O livro é contado do ponto de vista do Miles, um miúdo de 16 anos que não sabe muito bem o que fazer da vida. Não há muito mais a dizer sobre ele porque o rapaz tem tanta personalidade como a Cláudia Vieira tinha quando apresentou o ‘Ídolos’, há uns anos atrás. Decide começar a fumar porque os outros fumam e, por alguma razão, decide também gastar o pouco dinheiro que os pais lhe enviam para suportar o vício tabágico do grupo todo. Tudo o que faz é uma imitação do que vê os outros fazer ou dizer, numa tentativa fraca de impressionar a Alaska. Foi uma personagem que me irritou bastante ao longo do livro, por tanta inactividade e falta de pensamento próprio. Foi um bocado triste ter de estar numa cabeça tão oca como a dele.
Mas o maior ponto de discórdia do livro, convenhamos, é a personagem da Alaska. Alaska é uma menina bonita e especial; tão especial que, aos 7 anos de idade, a sua prenda de aniversário foi escolher o seu próprio nome. Claro, porque é assim que as burocracias funcionam.
Ainda bem que a Alaska até era uma rapariga avançada para a idade porque isto de deixar uma criança escolher o seu próprio nome não me parece ser uma boa ideia em lugar nenhum do mundo (‘Olá eu sou a Cinderela, esta é a minha amiga Kim Possible e aquele é o meu irmão Doraemon, queres vir brincar?‘).

Não percebo por que é que a Alaska é alvo de tantas críticas. Sim, é uma personagem irritante, arrogante e pretensiosa mas não totalmente odiosa e incompreensível, a meu ver. Mimada e provocadora como é, percebo que perturbe muita gente. Eu própria tive vontade de a abanar em certas alturas quando se punha a fazer cringe stuff para ter atenção (mas quem é a rapariga com namorado que leva um outro rapaz para ver um filme pornográfico para comentar a objectivação sexual das mulheres, mas que raio?), mas pelo menos pode-se dizer que tem personalidade.

Gostei da história do passado dela e do papel que isso teve no desenvolvimento do carácter da Alaska. Se justifica todos os comportamentos dela? Não, não totalmente, mas eu também não sou dessas pessoas que usa falácias de generalização apressada para criticar tudo; “Eu conheço pessoas que cresceram com pais abusadores e não se tornaram más pessoas por isso não é desculpa para o fulano X ter uns traços psicológicos estranhos”. Fuck that. Qualquer pessoa que passe por situações traumáticas e não tenha ajuda suficiente para lidar ou sequer compreender aquilo por que passou está sujeita a crescer com uma personalidade fragilizada e influenciada pelos seus traumas. A Alaska não teve essa ajuda e é por isso normal que os anos posteriores tenham sido passados a tentar corrigir uma falha que nunca lhe deveria ter sido atribuída da maneira que foi.

REQUISITOS DA TAREFA:
Transcreva sem alterações o trecho da crítica literária acima que começa em "Mas o maior" e segue até "queres vir brincar?‘).".

LISTAGEM APRESENTADA:
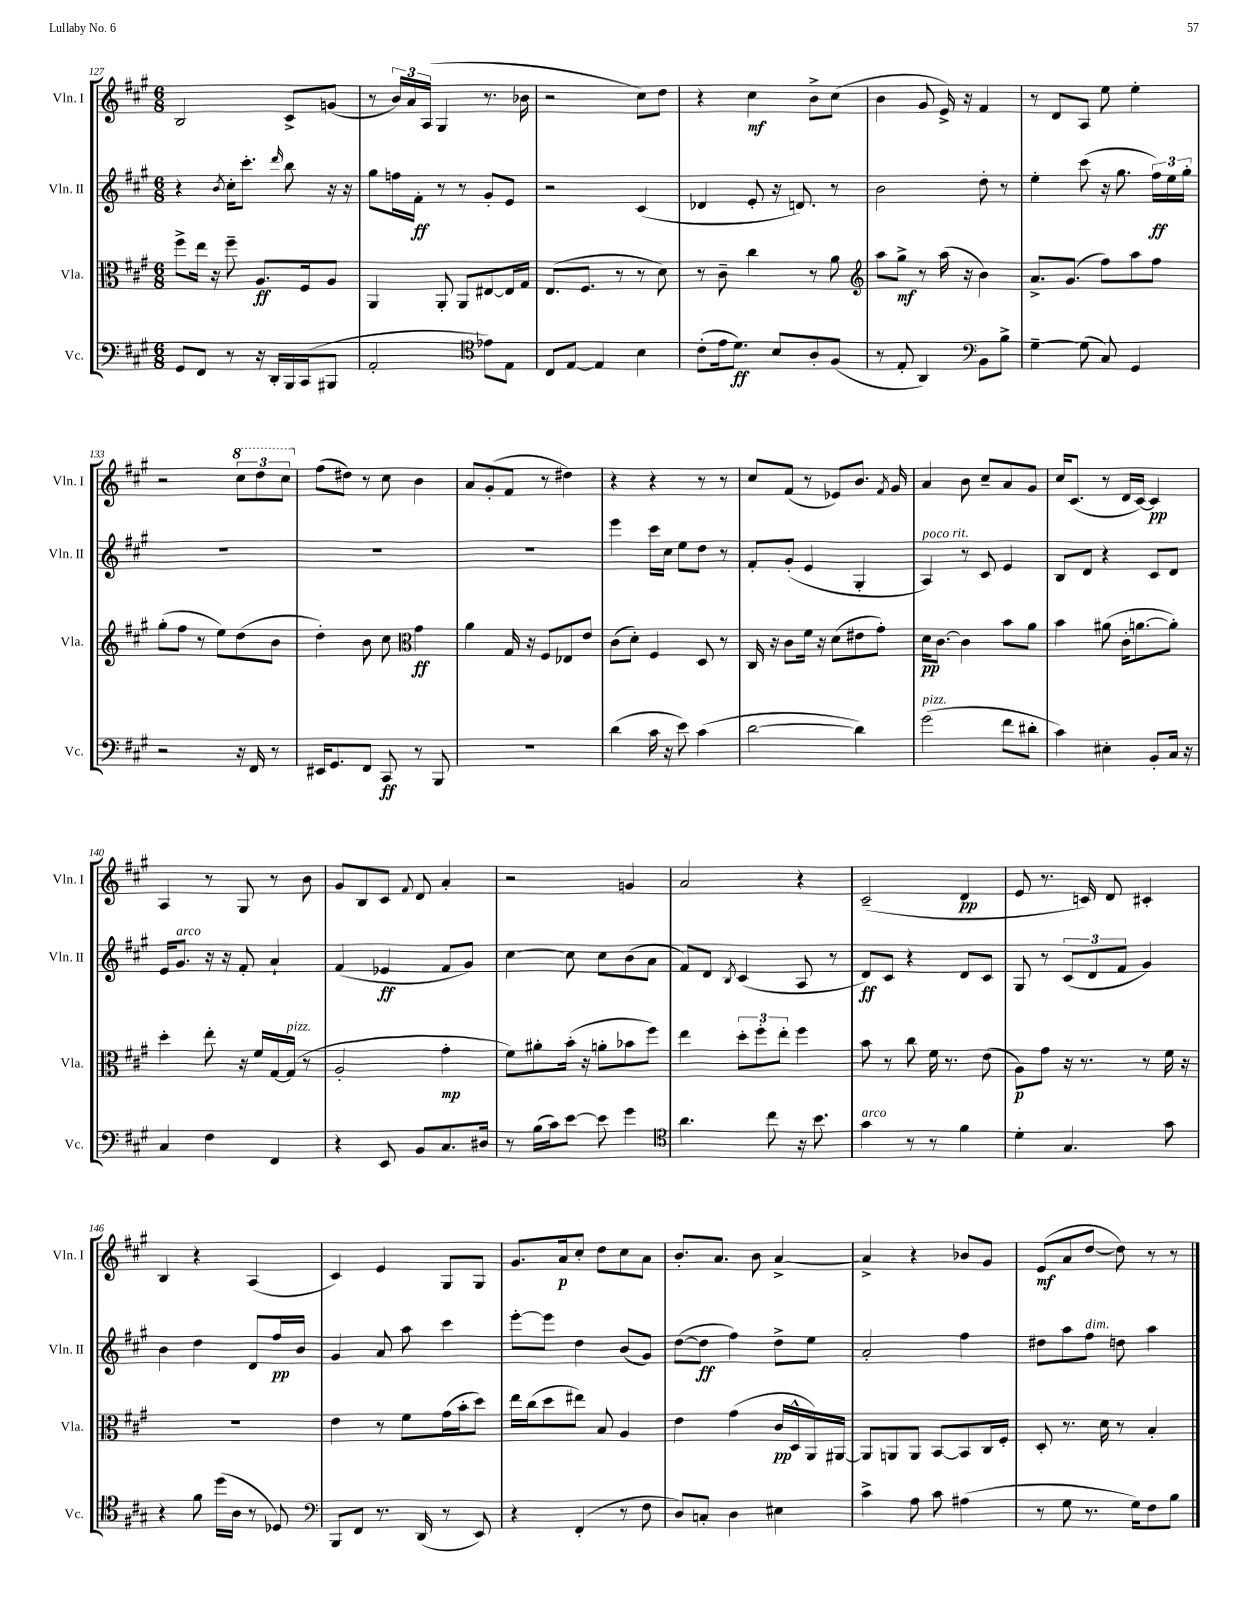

**kern	**dynam	**kern	**dynam	**kern	**dynam	**kern	**dynam
*part4	*part4	*part3	*part3	*part2	*part2	*part1	*part1
*staff4	*staff4	*staff3	*staff3	*staff2	*staff2	*staff1	*staff1
*I"Vc.	*	*I"Vla.	*	*I"Vln. II	*	*I"Vln. I	*
*I'Vc.	*	*I'Vla.	*	*I'Vln. II	*	*I'Vln. I	*
*clefF4	*	*clefC3	*	*clefG2	*	*clefG2	*
*k[f#c#g#]	*	*k[f#c#g#]	*	*k[f#c#g#]	*	*k[f#c#g#]	*
*M6/8	*	*M6/8	*	*M6/8	*	*M6/8	*
=127	=127	=127	=127	=127	=127	=127	=127
8GG#/L	.	8ff#^\L	.	4r	.	2B/	.
8FF#/J	.	16ee\Jk	.	.	.	.	.
.	.	16r	.	.	.	.	.
.	.	.	.	8qb/	.	.	.
8r	.	8ff#~\	.	16cc#'\KL	.	.	.
.	.	.	.	8.ccc#'\J	.	.	.
16r	.	8.A/L	ff	.	.	.	.
16DD'/LL	.	.	.	.	.	.	.
.	.	.	.	16qqddd/	.	.	.
16BBB/	.	.	.	8bb\	.	8c#^/L	.
(16CC#/J	.	16F#/k	.	.	.	.	.
8BBB#X/J	.	8A/J	.	16r	.	(8gn/J	.
.	.	.	.	16r	.	.	.
=128	=128	=128	=128	=128	=128	=128	=128
2AA'/	.	4AA/	.	8gg#\L	.	8r	.
.	.	.	.	16ffn\L	.	24b/LL)	.
.	.	.	.	.	.	24a/	.
.	.	.	.	16f#'\JJ	ff	.	.
.	.	.	.	.	.	(24A/JJ	.
.	.	8AA'/	.	8r	.	4G#/	.
.	.	8AA/L	.	8r	.	.	.
*clefC4	*	*	*	*	*	*	*
8e-X\L)	.	[8E#X/	.	8g#'/L	.	8.r	.
8E\J	.	16E#/L]	.	8e/J	.	.	.
.	.	16G#/JJ	.	.	.	16b-X\	.
=129	=129	=129	=129	=129	=129	=129	=129
8C#/L	.	(8.E/L	.	2r	.	2r	.
[8E/J	.	.	.	.	.	.	.
.	.	8.F#/J	.	.	.	.	.
4E/]	.	.	.	.	.	.	.
.	.	8r	.	.	.	.	.
4B\	.	8r	.	(4c#/	.	8cc#\L)	.
.	.	8d\)	.	.	.	8dd\J	.
=130	=130	=130	=130	=130	=130	=130	=130
(8c#'\L	.	8r	.	4d-X/	.	4r	.
16e\k	.	8c#~\	.	.	.	.	.
8.d\J)	ff	.	.	.	.	.	.
.	.	4cc#\	.	8e'/	.	4cc#\	mf
8B/L	.	.	.	16r	.	.	.
.	.	.	.	8.dn/)	.	.	.
8A'/	.	8r	.	.	.	8b^\L	.
(8F#/J	.	8a\	.	8r	.	(8cc#\J	.
=131	=131	=131	=131	=131	=131	=131	=131
*	*	*clefG2	*	*	*	*	*
8r	.	8aa\L	.	2b\	.	4b\	.
8E'/	.	8gg#^\J	mf	.	.	.	.
4AA/)	.	8r	.	.	.	8g#/	.
.	.	(16aa\	.	.	.	16e^/)	.
.	.	16r	.	.	.	16r	.
*clefF4	*	*	*	*	*	*	*
8BB\L	.	4b\)	.	8dd'\	.	4f#/	.
8B^\J	.	.	.	8r	.	.	.
=132	=132	=132	=132	=132	=132	=132	=132
[4G#~\	.	8.a^/L	.	4ee'\	.	8r	.
.	.	.	.	.	.	8d/L	.
.	.	(8.g#/J	.	.	.	.	.
(8G#\]	.	.	.	(8ccc#\	.	8A/J	.
8C#/)	.	8ff#\L)	.	16r	.	8ee\	.
.	.	.	.	8.gg#\	.	.	.
4GG#/	.	8aa\	.	.	.	4ee'\	.
.	.	8ff#\J	.	24ff#\LL)	ff	.	.
.	.	.	.	24ee\	.	.	.
.	.	.	.	24gg#'\JJ	.	.	.
!!LO:LB:g=z
=133	=133	=133	=133	=133	=133	=133	=133
2r	.	(8gg#'\L	.	2.r	.	2r	.
.	.	8ff#\J	.	.	.	.	.
.	.	8r	.	.	.	.	.
.	.	8ee\L)	.	.	.	.	.
*	*	*	*	*	*	*8va	*
16r	.	(8dd\	.	.	.	12ccc#\L	.
16FF#/	.	.	.	.	.	.	.
.	.	.	.	.	.	12ddd\	.
8r	.	8b\J	.	.	.	.	.
.	.	.	.	.	.	12ccc#\J	.
=134	=134	=134	=134	=134	=134	=134	=134
*	*	*	*	*	*	*X8va	*
16EE#X/KL	.	4dd'\)	.	2.r	.	(8ff#\L	.
8.GG#/	.	.	.	.	.	.	.
.	.	.	.	.	.	8dd#X\J)	.
8FF#/J	.	8b\	.	.	.	8r	.
8CC#/	ff	8cc#\	.	.	.	8cc#\	.
*	*	*clefC3	*	*	*	*	*
8r	.	4g#\	ff	.	.	4b\	.
8BBB/	.	.	.	.	.	.	.
=135	=135	=135	=135	=135	=135	=135	=135
2.r	.	4a\	.	2.r	.	8a/L	.
.	.	.	.	.	.	(8g#'/	.
.	.	16G#/	.	.	.	8f#/J	.
.	.	16r	.	.	.	.	.
.	.	8F#/L	.	.	.	8r	.
.	.	8E-X/	.	.	.	4dd#X\)	.
.	.	8e/J	.	.	.	.	.
=136	=136	=136	=136	=136	=136	=136	=136
(4d\	.	(8c#\L	.	4eee\	.	4r	.
.	.	8d'\J)	.	.	.	.	.
16c#\	.	4F#/	.	16ccc#\LL	.	4r	.
16r	.	.	.	16cc#\JJ	.	.	.
8e\)	.	.	.	8ee\L	.	.	.
(4c#\	.	8D/	.	8dd\J	.	8r	.
.	.	8r	.	8r	.	8r	.
=137	=137	=137	=137	=137	=137	=137	=137
[2d\	.	16C#/	.	8f#'/L	.	8cc#/L	.
.	.	16r	.	.	.	.	.
.	.	8c#\L	.	(8g#'/J	.	(8f#/J	.
.	.	16f#\Jk	.	4e/	.	8r	.
.	.	16r	.	.	.	.	.
.	.	(8d\L	.	.	.	8e-X/L)	.
4d\])	.	8e#X\	.	4G#'/	.	8.b/J	.
.	.	8g#'\J)	.	.	.	.	.
.	.	.	.	.	.	8qf#/	.
.	.	.	.	.	.	16g#/	.
=138	=138	=138	=138	=138	=138	=138	=138
!	!	!	!	!LO:TX:a:i:t=poco rit.	!	!	!
!LO:TX:a:i:t=pizz.	!	!	!	!	!	!	!
(2g#\	.	16d\KL	pp	4A/)	.	4a/	.
.	.	[8.c#\J	.	.	.	.	.
.	.	4c#\]	.	8r	.	8b\	.
.	.	.	.	8c#/	.	8cc#~/L	.
8f#\L	.	8b\L	.	4e/	.	8a/	.
8d#X'\J	.	8a\J	.	.	.	8g#/J	.
=139	=139	=139	=139	=139	=139	=139	=139
4c#\)	.	4b\	.	8B/L	.	16cc#/KL	.
.	.	.	.	.	.	(8.c#/J	.
.	.	.	.	8d/J	.	.	.
4E#X'\	.	(8a#X\	.	4r	.	8r	.
.	.	16c#'\KL	.	.	.	16d/LL	.
.	.	[8.an\	.	.	.	[16c#/JJ)	.
8BB'/L	.	.	.	8c#/L	.	4c#/]	pp
16C#/Jk	.	8a'\J])	.	8d/J	.	.	.
16r	.	.	.	.	.	.	.
!!LO:LB:g=z
=140	=140	=140	=140	=140	=140	=140	=140
4C#/	.	4dd'\	.	16e/KL	.	4A/	.
!	!	!	!	!LO:TX:a:i:t=arco	!	!	!
.	.	.	.	8.g#/J	.	.	.
4F#\	.	8ee'\	.	16r	.	8r	.
.	.	.	.	16r	.	.	.
.	.	16r	.	8f#'/	.	8G#/	.
.	.	16f#/LL	.	.	.	.	.
4FF#/	.	[16G#/	.	4a`/	.	8r	.
!	!	!LO:TX:a:i:t=pizz.	!	!	!	!	!
.	.	(16G#/JJ]	.	.	.	.	.
.	.	8r	.	.	.	8b\	.
=141	=141	=141	=141	=141	=141	=141	=141
4r	.	2A'/	.	(4f#/	.	8g#/L	.
.	.	.	.	.	.	8B/	.
8EE/	.	.	.	4e-X/	ff	8c#/J	.
.	.	.	.	.	.	8qqf#/	.
8BB/L	.	.	.	.	.	8d/	.
8.C#/	.	4g#'\	mp	8f#/L	.	4a'/	.
.	.	.	.	8g#/J)	.	.	.
16D#X/Jk	.	.	.	.	.	.	.
=142	=142	=142	=142	=142	=142	=142	=142
8r	.	8f#\L)	.	[4cc#\	.	2r	.
(16B\LL	.	8a#X'\	.	.	.	.	.
16c#\J)	.	.	.	.	.	.	.
[8e\J	.	(16b'\Jk	.	8cc#\]	.	.	.
.	.	16r	.	.	.	.	.
8e\]	.	8an'\L	.	8cc#\L	.	.	.
4g#\	.	8b-X\	.	(8b\	.	4gn/	.
.	.	8ff#\J)	.	8a\J	.	.	.
=143	=143	=143	=143	=143	=143	=143	=143
*clefC4	*	*	*	*	*	*	*
4.a\	.	4ee\	.	8f#/L)	.	2a/	.
.	.	.	.	8d/J	.	.	.
.	.	.	.	8qB/	.	.	.
.	.	12dd'\L	.	(4c#/	.	.	.
.	.	12ff#'\	.	.	.	.	.
8cc#\	.	.	.	.	.	.	.
.	.	12ee'\J	.	.	.	.	.
16r	.	4ff#\	.	8A/	.	4r	.
8.b\	.	.	.	.	.	.	.
.	.	.	.	8r	.	.	.
=144	=144	=144	=144	=144	=144	=144	=144
!LO:TX:a:i:t=arco	!	!	!	!	!	!	!
4g#\	.	8b\	.	8d/L)	ff	(2c#~/	.
.	.	8r	.	8c#/J	.	.	.
8r	.	8cc#\	.	4r	.	.	.
8r	.	16f#\	.	.	.	.	.
.	.	8.r	.	.	.	.	.
4f#\	.	.	.	8d/L	.	4d/	pp
.	.	(8e\	.	8c#/J	.	.	.
=145	=145	=145	=145	=145	=145	=145	=145
4d'\	.	8A\L)	p	8G#/	.	8e/	.
.	.	8g#\J	.	8r	.	8.r	.
4.G#/	.	16r	.	(12c#/L	.	.	.
.	.	8.r	.	.	.	16cn/)	.
.	.	.	.	12d/	.	.	.
.	.	.	.	.	.	8d/	.
.	.	.	.	12f#/J	.	.	.
.	.	8r	.	4g#/)	.	4c#X'/	.
8g#\	.	16f#\	.	.	.	.	.
.	.	16r	.	.	.	.	.
!!LO:LB:g=z
=146	=146	=146	=146	=146	=146	=146	=146
4r	.	2.r	.	4b\	.	4B/	.
8f#\	.	.	.	4dd\	.	4r	.
(16dd\LL	.	.	.	.	.	.	.
16A\JJ	.	.	.	.	.	.	.
8r	.	.	.	8d/L	.	(4A/	.
8D-X/)	.	.	.	16ff#/L	pp	.	.
.	.	.	.	16b/JJ	.	.	.
=147	=147	=147	=147	=147	=147	=147	=147
*clefF4	*	*	*	*	*	*	*
8BBB/L	.	4e\	.	4g#/	.	4c#/)	.
8FF#/J	.	.	.	.	.	.	.
8.r	.	8r	.	8a/	.	4e/	.
.	.	8f#\L	.	8aa\	.	.	.
(16DD/	.	.	.	.	.	.	.
8r	.	(16g#\L	.	4ccc#\	.	8G#/L	.
.	.	16b'\J	.	.	.	.	.
8EE/)	.	8dd\J)	.	.	.	8G#/J	.
=148	=148	=148	=148	=148	=148	=148	=148
4r	.	16ee\LL	.	[8eee'\L	.	8.g#/L	.
.	.	(16cc#\J	.	.	.	.	.
.	.	8dd\	.	8eee\J]	.	.	.
.	.	.	.	.	.	16a/k	p
(4FF#'/	.	8ee#X\J)	.	4dd\	.	8cc#'/J	.
.	.	8B/	.	.	.	8dd\L	.
8r	.	4A/	.	(8b/L	.	8cc#\	.
8F#\	.	.	.	8g#/J)	.	8a\J	.
=149	=149	=149	=149	=149	=149	=149	=149
8D/L)	.	4e\	.	([8dd\L	.	8.b'/L	.
8Cn'/J	.	.	.	8dd\J]	ff	.	.
.	.	.	.	.	.	8.a/J	.
4D\	.	(4g#\	.	4ff#\)	.	.	.
.	.	.	.	.	.	8b\	.
4E#X\	.	16c#/LL	pp	8dd^\L	.	[4a^/	.
.	.	16D^^/	.	.	.	.	.
.	.	16AA/)	.	8ee\J	.	.	.
.	.	[16AA#X/JJ	.	.	.	.	.
=150	=150	=150	=150	=150	=150	=150	=150
4c#^\	.	8AA#/L]	.	2a'/	.	4a^/]	.
.	.	8AAn/	.	.	.	.	.
8A\	.	8AA/J	.	.	.	4r	.
8c#\	.	[8BB/L	.	.	.	.	.
(4A#X\	.	8BB/]	.	4ff#\	.	8b-X/L	.
.	.	16C#/L	.	.	.	8g#/J	.
.	.	16F#'/JJ	.	.	.	.	.
=151	=151	=151	=151	=151	=151	=151	=151
8r	.	8D'/	.	8dd#X\L	.	(8e/L	mf
8G#\	.	8.r	.	8aa\	.	8a/	.
!	!	!	!	!LO:TX:a:i:t=dim.	!	!	!
8.r	.	.	.	8ff#\J	.	[8dd/J	.
.	.	16d\	.	.	.	.	.
.	.	8r	.	8ddn\	.	8dd\])	.
16G#\KL)	.	.	.	.	.	.	.
8F#\	.	4B'/	.	4aa\	.	8r	.
8B\J	.	.	.	.	.	8r	.
==	==	==	==	==	==	==	==
*-	*-	*-	*-	*-	*-	*-	*-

RESPOSTA DO EXERCÍCIO:
Mas o maior ponto de discórdia do livro, convenhamos, é a personagem da Alaska. Alaska é uma menina bonita e especial; tão especial que, aos 7 anos de idade, a sua prenda de aniversário foi escolher o seu próprio nome. Claro, porque é assim que as burocracias funcionam.
Ainda bem que a Alaska até era uma rapariga avançada para a idade porque isto de deixar uma criança escolher o seu próprio nome não me parece ser uma boa ideia em lugar nenhum do mundo (‘Olá eu sou a Cinderela, esta é a minha amiga Kim Possible e aquele é o meu irmão Doraemon, queres vir brincar?‘).